Daarna splitsen we de groep in tweeën en gaat de ene met Gerrit en Fred op stap en de andere met Carin. Onder de deelnemers bevinden zich een paar enthousiaste fotografen waarvan twee dames zich inmiddels aangemeld hebben voor de komende natuurcursus in september.
Op de dijkwanden staan nu al volop gerijpte grassen. Dit wordt in fasen gemaaid om zaden de kans te geven af te vallen en bijvoorbeeld insecten als het zandoogje de kans te geven eitjes af te zetten. Zandoogjes vlogen er dan ook volop rond. Ook vonden we dagpauwogen en hun zwart bestekelde rupsen. Verder een enkel blauwtje, wat distelvlinders en wat groot witjes.
In het water stond de watergentiaan nog in bloei en vonden we het hoge moeraskruiskruid. Op het land keken we hoeveel verschillende planten er op een vierkante meter groeien. We vonden onder andere diverse bloeiende klaversoorten, rode ogentroost, margrieten, heksenmelk en jacobskruiskruid met daarop de zwartgeel gestreepte rupsen van de jacobsvlinder. We praatten over de voordelen van zo’n grote diversiteit aan planten. Hier vonden we ook het nest van een kraamkamerspin.
De beverwissel bij de kleine ingang is nog steeds in gebruik maar verder hebben we geen knaagsporen gezien.
Op de grote weide stond een mooie groep kaardenbollen die met behulp van geurende waterpoeltjes aan de basis van hun bladeren insecten lokken. Deze verdrinken in het water en worden dan door bacteriën omgezet tot meststof voor de plant. Eigenlijk een vleesetende plant dus.
De Lobberdense Waard wordt op dit moment begraasd door een groepje van 5 jonge blondes d’aquitaines die ons vanaf een afstandje rustig bekeken. Het gras staat er behoorlijk hoog.
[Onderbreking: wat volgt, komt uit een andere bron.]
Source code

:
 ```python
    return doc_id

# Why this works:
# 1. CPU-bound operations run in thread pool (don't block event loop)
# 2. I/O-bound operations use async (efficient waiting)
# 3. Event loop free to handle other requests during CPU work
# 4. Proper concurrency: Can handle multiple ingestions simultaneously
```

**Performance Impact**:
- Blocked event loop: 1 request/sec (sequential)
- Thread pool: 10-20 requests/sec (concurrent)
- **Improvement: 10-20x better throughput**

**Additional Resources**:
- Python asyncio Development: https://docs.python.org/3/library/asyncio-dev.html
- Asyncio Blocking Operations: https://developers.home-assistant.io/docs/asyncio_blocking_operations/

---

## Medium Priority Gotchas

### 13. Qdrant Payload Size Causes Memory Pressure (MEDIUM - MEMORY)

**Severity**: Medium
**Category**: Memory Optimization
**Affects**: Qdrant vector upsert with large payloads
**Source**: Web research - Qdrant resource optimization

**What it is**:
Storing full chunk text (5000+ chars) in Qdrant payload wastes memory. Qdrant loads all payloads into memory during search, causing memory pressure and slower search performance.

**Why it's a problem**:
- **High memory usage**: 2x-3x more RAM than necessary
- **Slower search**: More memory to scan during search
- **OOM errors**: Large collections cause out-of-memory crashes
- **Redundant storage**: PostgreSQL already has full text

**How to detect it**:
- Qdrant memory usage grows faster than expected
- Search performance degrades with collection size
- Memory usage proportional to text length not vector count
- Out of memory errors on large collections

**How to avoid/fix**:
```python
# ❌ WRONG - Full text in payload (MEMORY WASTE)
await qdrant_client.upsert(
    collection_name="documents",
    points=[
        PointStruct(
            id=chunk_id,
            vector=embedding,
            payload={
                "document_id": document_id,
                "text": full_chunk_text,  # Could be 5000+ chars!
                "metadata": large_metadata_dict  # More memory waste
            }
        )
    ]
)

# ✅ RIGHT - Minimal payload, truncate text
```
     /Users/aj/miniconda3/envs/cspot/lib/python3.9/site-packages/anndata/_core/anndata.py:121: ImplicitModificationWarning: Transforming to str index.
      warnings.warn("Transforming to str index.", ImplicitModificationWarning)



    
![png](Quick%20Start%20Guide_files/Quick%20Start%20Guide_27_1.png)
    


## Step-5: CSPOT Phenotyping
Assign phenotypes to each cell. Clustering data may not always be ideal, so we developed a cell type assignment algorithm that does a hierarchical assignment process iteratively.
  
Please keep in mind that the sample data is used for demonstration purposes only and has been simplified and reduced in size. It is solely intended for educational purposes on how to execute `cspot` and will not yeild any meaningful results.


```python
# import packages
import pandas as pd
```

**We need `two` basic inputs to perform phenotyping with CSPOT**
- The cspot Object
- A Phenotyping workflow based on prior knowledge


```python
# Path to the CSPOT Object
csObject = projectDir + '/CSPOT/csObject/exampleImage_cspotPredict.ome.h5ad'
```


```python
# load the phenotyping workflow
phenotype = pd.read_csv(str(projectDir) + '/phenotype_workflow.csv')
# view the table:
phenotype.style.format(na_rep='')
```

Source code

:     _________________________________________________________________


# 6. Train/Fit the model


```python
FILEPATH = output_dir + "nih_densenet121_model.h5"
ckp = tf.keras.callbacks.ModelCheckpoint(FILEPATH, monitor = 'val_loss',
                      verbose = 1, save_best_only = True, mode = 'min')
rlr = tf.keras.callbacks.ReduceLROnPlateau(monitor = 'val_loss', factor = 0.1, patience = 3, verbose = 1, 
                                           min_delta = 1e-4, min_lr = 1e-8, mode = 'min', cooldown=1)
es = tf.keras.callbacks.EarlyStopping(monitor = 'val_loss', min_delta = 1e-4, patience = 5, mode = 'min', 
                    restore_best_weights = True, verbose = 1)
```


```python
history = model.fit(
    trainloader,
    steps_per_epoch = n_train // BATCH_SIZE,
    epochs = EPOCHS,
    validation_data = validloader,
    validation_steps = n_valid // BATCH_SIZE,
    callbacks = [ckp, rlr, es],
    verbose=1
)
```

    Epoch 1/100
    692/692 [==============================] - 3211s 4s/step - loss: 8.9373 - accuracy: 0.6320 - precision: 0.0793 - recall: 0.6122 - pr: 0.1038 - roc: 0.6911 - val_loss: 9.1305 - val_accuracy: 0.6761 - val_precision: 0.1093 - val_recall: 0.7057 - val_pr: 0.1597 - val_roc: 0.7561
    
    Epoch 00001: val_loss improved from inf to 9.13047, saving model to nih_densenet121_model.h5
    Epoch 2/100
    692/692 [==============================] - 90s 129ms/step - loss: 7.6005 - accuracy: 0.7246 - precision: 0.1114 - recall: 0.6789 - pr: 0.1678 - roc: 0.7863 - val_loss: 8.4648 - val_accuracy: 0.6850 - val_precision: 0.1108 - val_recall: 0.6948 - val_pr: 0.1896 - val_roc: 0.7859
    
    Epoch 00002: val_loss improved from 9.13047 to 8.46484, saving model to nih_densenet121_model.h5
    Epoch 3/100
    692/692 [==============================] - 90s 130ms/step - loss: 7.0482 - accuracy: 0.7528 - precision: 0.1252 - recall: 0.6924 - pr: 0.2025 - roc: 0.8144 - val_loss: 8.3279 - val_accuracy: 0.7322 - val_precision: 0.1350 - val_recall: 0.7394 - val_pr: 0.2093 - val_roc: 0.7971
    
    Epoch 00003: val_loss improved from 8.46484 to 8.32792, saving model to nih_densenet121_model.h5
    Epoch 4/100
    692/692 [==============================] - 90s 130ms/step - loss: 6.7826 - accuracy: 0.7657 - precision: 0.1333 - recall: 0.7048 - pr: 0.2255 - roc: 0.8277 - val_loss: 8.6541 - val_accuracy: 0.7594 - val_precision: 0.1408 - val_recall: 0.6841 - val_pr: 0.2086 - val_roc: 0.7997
Het valt wel op dat deze dames heel wat minder avontuurlijk zijn dan de Rode Geuzen waarvan je vroeger de looppaden door heel het gebied vond.
Op de boswei stond het gras nog hoger en vonden we regelmatig enorme sabelsprinkhanen.
Boven het gras jaagden grote snel vliegende libellen (soort?) waarvan er eentje een vlinder greep.
De deelnemers zochten hier in stilte ieder hun eigen weg totdat Henk vanuit de anderen groep ons toeriep dat er sabelsprinkhanen zaten! Verder vonden we exemplaren van én de jacobsvlinder én de sint-jansvlinder.
Daarna gaan we door de laagte naar het dijkje dat dwars door het wilgenbos loopt terug naar de ingang en daar zagen we twee paartjes zwarte sternen op jacht naar libellen.
In het maisveld vluchtten kleine bruine padjes gehaast voor onze voeten weg.
Bij de auto’s gekomen heeft Gerrit zijn kofferbak geopend om lekkere koffie te schenken en praatten we nog even gezellig na.